*** Begin section ***

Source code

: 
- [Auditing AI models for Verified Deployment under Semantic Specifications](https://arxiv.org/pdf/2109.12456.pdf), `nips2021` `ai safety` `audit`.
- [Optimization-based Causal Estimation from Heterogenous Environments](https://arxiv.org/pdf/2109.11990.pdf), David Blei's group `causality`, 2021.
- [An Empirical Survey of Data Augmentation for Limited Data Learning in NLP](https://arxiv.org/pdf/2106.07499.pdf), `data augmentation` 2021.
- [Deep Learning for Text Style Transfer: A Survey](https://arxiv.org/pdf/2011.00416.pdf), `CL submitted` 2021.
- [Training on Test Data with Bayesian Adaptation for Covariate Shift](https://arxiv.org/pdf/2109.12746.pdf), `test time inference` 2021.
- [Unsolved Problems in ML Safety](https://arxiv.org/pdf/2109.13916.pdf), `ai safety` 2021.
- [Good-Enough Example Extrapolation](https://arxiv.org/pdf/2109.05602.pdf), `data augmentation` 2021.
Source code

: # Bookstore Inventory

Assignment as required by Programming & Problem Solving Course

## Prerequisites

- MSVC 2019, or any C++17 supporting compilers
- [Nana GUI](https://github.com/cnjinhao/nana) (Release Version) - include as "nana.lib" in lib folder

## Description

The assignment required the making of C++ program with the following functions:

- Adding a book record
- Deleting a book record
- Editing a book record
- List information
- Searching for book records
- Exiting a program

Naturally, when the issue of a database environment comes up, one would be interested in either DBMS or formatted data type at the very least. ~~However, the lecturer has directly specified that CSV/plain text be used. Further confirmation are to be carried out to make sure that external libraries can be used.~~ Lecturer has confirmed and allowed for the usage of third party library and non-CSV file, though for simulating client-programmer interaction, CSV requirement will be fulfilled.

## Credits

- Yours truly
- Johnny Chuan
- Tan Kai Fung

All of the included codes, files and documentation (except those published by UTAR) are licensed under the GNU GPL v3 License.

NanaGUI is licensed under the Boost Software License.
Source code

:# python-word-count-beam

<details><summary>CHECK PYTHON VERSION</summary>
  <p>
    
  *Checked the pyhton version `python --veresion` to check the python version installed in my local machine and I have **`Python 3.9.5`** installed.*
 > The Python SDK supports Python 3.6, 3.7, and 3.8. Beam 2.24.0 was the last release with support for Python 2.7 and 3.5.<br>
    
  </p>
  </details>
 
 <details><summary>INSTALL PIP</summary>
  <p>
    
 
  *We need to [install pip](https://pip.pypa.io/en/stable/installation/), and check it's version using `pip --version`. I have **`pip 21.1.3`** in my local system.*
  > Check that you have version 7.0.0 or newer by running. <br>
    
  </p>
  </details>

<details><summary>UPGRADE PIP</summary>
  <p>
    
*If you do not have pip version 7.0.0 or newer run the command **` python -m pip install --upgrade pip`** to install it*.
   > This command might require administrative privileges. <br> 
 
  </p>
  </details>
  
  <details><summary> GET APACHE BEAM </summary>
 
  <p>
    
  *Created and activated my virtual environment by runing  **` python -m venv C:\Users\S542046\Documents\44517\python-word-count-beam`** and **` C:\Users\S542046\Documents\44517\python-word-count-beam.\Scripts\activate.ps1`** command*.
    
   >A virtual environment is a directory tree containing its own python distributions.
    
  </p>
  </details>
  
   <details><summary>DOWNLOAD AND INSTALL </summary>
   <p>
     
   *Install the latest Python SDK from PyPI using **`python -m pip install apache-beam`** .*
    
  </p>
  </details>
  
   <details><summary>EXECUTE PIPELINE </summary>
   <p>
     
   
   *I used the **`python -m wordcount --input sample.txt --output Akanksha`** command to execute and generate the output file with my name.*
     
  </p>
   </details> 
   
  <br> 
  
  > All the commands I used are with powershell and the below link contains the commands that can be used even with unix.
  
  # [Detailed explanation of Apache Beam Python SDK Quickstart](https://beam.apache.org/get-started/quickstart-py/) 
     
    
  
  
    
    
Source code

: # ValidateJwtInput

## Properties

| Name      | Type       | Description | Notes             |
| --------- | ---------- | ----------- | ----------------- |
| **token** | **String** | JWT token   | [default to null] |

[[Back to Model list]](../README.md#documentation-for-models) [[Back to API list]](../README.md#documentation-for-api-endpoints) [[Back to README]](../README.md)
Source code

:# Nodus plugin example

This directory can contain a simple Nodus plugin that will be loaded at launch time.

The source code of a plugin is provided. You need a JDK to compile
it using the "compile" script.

*** End section ***
*** Begin section ***

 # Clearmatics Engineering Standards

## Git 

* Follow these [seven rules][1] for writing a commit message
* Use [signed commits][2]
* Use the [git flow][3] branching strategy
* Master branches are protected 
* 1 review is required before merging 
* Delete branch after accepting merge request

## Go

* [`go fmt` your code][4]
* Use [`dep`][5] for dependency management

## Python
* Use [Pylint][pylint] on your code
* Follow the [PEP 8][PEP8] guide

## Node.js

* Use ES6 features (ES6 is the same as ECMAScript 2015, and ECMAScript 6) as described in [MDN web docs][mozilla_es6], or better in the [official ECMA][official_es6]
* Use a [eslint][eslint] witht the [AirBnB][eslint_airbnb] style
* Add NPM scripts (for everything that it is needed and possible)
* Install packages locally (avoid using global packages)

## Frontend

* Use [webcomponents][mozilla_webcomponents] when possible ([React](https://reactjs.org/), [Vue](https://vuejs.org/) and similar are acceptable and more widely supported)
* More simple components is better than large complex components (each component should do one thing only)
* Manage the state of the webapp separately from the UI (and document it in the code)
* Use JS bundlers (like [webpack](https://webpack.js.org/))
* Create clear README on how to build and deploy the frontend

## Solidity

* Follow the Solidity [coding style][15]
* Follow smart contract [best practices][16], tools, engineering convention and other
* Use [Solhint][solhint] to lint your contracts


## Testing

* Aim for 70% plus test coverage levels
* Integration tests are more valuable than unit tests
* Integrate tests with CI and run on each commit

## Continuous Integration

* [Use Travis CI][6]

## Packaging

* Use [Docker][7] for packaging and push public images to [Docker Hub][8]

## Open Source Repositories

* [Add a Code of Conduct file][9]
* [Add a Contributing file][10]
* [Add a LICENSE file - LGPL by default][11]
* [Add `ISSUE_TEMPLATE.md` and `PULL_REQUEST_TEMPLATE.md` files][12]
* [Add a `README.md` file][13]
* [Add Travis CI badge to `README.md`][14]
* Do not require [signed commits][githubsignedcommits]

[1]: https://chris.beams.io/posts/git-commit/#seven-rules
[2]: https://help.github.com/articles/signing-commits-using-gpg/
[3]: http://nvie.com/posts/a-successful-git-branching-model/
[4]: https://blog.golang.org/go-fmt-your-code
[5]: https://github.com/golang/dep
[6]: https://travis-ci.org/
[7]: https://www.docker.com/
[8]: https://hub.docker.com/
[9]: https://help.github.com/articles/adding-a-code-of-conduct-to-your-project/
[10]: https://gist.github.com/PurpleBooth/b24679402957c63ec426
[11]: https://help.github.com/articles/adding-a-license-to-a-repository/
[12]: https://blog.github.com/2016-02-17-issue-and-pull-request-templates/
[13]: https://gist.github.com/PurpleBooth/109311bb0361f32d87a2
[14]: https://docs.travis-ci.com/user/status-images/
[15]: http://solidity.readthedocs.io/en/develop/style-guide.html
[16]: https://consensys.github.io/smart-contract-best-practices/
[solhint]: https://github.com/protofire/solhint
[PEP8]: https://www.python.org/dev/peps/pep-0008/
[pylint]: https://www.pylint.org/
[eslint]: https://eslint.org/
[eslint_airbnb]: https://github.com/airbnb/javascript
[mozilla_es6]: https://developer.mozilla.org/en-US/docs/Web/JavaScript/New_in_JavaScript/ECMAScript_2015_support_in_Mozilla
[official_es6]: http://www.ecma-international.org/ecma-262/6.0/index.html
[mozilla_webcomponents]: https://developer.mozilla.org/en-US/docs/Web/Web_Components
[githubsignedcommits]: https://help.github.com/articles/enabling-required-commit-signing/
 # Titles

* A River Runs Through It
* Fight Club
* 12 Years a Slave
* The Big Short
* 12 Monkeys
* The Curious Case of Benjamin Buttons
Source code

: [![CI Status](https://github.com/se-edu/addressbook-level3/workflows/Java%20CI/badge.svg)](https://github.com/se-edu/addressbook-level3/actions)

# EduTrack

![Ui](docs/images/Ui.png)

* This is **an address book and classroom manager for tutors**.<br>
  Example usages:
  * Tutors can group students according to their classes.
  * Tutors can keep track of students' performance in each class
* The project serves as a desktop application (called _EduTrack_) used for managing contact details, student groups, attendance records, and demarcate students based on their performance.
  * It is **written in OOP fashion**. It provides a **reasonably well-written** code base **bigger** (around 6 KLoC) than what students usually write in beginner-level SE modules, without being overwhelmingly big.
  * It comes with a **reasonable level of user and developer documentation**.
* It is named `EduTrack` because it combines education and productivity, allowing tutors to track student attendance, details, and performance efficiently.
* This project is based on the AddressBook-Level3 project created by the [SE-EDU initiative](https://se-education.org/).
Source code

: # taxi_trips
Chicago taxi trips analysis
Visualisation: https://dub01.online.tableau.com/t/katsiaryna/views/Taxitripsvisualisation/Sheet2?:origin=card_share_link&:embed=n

*** End section ***

TRY IT — In the material above, find each line that contains the word "files", and select it.

OUTPUT FOR THIS TASK —
All of the included codes, files and documentation (except those published by UTAR) are licensed under the GNU GPL v3 License.
* [Add `ISSUE_TEMPLATE.md` and `PULL_REQUEST_TEMPLATE.md` files][12]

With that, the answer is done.